As stringent as Israel and Switzerland are, these countries are getting stricter. It took just one mass shooting 11 years ago in Switzerland to boost public support for gun control. Despite universal male service in the army reserves, only a quarter of Swiss households keep an army gun at home. Reserve members in many francophone cantons store their weapons in unit arsenals and town weapons depots rather than in their homes. German-speaking cantons still resist storing weapons in centralized depots, but they may pay the price in greater suicides with army weapons: Epidemiologic studies find that the cantons with lower household gun ownership have lower rates of firearm suicide and homicide-suicide.

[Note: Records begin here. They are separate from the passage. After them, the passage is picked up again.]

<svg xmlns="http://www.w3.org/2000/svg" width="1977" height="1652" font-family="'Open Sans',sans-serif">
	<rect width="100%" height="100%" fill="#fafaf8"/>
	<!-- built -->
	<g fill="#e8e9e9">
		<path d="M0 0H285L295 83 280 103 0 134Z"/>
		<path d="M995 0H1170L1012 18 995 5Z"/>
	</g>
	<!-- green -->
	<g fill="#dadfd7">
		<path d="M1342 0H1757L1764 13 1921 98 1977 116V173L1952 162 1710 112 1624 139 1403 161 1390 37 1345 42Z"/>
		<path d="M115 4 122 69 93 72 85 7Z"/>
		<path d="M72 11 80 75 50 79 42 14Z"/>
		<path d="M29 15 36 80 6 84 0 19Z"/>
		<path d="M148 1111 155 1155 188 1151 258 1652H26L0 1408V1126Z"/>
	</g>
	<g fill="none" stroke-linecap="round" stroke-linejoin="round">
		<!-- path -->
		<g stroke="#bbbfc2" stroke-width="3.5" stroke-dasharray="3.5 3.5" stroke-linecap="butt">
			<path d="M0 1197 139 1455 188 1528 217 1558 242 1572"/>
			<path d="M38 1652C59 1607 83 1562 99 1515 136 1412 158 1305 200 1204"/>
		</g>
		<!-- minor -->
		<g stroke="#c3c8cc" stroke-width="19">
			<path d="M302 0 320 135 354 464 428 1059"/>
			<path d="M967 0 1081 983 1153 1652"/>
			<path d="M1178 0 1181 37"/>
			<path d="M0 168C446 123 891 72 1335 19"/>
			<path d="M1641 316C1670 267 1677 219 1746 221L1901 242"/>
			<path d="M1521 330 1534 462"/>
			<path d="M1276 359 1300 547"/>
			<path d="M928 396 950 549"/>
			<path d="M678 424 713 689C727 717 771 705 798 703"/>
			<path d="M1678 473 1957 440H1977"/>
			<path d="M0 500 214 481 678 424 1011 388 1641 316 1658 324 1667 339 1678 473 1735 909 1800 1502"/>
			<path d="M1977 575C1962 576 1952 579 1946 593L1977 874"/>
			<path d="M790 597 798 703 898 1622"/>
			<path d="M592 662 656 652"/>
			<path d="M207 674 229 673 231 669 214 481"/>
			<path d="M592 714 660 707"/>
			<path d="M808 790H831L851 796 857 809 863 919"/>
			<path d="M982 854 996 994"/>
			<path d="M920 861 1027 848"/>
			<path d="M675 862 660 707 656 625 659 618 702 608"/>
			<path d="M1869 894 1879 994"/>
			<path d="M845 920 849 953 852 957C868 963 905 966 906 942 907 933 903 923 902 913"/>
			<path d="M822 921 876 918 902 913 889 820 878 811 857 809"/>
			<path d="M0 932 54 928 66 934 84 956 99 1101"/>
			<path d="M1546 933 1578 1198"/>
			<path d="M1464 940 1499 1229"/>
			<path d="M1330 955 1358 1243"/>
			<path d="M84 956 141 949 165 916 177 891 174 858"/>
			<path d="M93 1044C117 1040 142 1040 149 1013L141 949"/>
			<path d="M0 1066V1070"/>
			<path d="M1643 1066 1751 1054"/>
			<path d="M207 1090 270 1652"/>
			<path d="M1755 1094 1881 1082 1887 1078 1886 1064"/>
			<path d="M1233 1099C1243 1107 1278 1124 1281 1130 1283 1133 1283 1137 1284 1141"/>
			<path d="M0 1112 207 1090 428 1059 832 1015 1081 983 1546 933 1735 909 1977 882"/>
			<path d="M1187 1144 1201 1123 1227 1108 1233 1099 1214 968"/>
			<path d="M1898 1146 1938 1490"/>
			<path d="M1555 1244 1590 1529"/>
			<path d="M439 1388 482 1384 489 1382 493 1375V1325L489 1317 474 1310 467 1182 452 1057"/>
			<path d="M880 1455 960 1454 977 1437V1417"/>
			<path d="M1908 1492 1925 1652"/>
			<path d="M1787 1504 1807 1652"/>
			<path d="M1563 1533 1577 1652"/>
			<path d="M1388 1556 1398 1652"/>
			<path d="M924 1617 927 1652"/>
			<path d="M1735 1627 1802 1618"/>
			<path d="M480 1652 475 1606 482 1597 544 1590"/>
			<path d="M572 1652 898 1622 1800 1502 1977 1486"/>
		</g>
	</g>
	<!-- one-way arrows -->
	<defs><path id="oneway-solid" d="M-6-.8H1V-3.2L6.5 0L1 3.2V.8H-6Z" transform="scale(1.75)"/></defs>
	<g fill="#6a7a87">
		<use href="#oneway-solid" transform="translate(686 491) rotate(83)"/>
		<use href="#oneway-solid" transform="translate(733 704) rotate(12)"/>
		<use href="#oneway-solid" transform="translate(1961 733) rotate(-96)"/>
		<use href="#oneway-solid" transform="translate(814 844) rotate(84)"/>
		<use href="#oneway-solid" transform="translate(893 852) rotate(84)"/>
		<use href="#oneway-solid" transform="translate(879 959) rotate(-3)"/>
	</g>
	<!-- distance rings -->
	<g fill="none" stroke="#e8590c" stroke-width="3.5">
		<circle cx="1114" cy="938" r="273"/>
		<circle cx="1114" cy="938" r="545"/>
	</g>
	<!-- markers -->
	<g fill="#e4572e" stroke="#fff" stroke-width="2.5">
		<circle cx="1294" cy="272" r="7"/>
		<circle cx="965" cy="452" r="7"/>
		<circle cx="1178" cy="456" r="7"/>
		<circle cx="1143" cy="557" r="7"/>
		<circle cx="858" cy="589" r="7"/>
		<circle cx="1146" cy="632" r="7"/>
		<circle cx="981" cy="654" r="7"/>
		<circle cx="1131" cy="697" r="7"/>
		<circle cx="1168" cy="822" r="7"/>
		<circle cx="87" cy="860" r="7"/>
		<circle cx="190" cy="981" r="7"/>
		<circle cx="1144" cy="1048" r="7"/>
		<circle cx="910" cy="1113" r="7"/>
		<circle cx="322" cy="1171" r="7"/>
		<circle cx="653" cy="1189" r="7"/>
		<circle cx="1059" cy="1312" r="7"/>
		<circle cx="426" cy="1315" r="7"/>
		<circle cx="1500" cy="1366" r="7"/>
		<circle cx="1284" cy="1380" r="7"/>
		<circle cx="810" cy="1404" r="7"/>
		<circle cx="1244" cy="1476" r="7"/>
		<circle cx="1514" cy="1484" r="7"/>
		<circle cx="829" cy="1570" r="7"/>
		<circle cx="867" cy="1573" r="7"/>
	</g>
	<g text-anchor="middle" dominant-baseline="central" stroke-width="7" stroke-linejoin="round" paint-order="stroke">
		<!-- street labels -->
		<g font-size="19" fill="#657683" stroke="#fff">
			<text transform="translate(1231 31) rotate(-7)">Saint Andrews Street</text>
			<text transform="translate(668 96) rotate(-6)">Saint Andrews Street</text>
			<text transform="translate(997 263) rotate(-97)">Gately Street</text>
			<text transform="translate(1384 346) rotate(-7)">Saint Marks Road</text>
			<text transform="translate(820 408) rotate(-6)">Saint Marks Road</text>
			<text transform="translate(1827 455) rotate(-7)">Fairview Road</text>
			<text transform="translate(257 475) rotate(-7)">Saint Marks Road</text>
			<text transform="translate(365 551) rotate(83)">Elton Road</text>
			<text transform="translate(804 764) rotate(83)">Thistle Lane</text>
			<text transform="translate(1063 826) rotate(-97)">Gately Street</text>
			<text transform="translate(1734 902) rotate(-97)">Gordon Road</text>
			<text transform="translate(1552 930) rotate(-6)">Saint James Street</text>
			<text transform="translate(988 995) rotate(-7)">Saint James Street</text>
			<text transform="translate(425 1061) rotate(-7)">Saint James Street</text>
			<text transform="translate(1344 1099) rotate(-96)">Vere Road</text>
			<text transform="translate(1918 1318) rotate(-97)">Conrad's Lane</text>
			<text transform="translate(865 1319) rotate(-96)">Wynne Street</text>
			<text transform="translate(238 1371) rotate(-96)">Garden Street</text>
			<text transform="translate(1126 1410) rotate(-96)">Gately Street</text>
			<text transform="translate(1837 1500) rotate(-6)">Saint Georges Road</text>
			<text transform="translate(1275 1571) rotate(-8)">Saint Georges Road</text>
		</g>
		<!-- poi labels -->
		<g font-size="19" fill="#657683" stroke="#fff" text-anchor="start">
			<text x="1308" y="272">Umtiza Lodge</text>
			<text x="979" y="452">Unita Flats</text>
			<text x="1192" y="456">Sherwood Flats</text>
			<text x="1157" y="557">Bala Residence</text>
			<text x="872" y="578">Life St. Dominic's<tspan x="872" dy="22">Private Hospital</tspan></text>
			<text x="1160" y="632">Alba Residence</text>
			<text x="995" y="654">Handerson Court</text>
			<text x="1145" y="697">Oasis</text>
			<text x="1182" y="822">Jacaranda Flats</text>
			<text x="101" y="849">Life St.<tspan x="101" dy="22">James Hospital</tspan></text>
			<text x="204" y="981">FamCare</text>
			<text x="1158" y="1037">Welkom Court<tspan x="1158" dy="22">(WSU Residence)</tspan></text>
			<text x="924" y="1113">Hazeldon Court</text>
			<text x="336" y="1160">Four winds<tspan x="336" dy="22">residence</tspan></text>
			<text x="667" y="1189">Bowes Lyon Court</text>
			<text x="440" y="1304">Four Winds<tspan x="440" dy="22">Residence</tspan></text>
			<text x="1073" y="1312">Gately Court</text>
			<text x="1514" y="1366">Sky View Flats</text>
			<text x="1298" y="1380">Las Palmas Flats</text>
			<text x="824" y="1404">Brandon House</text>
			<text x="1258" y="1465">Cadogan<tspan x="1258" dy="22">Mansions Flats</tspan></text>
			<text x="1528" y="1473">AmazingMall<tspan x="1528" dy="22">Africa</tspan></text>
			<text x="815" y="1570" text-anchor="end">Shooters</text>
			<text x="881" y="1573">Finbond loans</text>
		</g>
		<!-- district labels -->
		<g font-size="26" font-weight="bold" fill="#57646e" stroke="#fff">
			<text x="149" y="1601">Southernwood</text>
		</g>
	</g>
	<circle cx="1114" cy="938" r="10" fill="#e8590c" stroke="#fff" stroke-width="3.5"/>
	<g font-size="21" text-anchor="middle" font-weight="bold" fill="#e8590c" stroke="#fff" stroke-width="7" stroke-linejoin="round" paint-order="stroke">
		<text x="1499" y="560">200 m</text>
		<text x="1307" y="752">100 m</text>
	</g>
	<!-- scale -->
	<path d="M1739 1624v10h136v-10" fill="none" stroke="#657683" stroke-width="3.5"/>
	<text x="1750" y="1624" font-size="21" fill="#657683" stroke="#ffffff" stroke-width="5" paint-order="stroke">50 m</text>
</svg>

Israel, too, required soldiers to leave their weapons on base during weekend leave as part of an effort to curb military suicides that began in 2006. Since the regulations were introduced, there has been a 40 percent reduction in the weekend suicide rate, while the weekday rate remained flat. Soldiers planning to commit suicide on weekend leave were apparently thwarted by their lack of firearm access, but by the time they returned to the base, the impulse had passed, reinforcing the public health literature that suggests that reducing firearm access reduces suicide rates.

Leave it to the pros

More than 15 percent of U.S. households report owning a gun for self-defense purposes, compared with only about 3 percent of Swiss households, according to my analysis of ICVS data. Unlike Switzerland, Israel has well-known security concerns, but it limits security to the professionals. Universal army service entrusts every 18-21 year old soldier with a gun, but only lieutenant colonels and above can own guns after their service ends. Schools employ armed commercial security guards, but teachers haven't carried guns since the 1970s. Since its founding, Israel has had a Civil Guard that employs civilian volunteers, in part, to fight terrorism. Such an effort would seem to be an opening for civilian gun ownership, but volunteers in Israel's Civil Guard are only entitled to a gun permit after 5 years of service. The country's security policies are designed to keep amateurs from carrying guns in the street -- even amateurs who have served 3 years in the army.

The bottom line

Gun advocates often laud the wise and mature gun culture that prevails in Israel and Switzerland, calling for the United States to follow these countries in promoting civilian firearm access for self-protection.  But they're praising a fictional version of these countries. The real Israel and Switzerland have few guns and a great many restrictions on them -- and the United States would be wise to follow their example.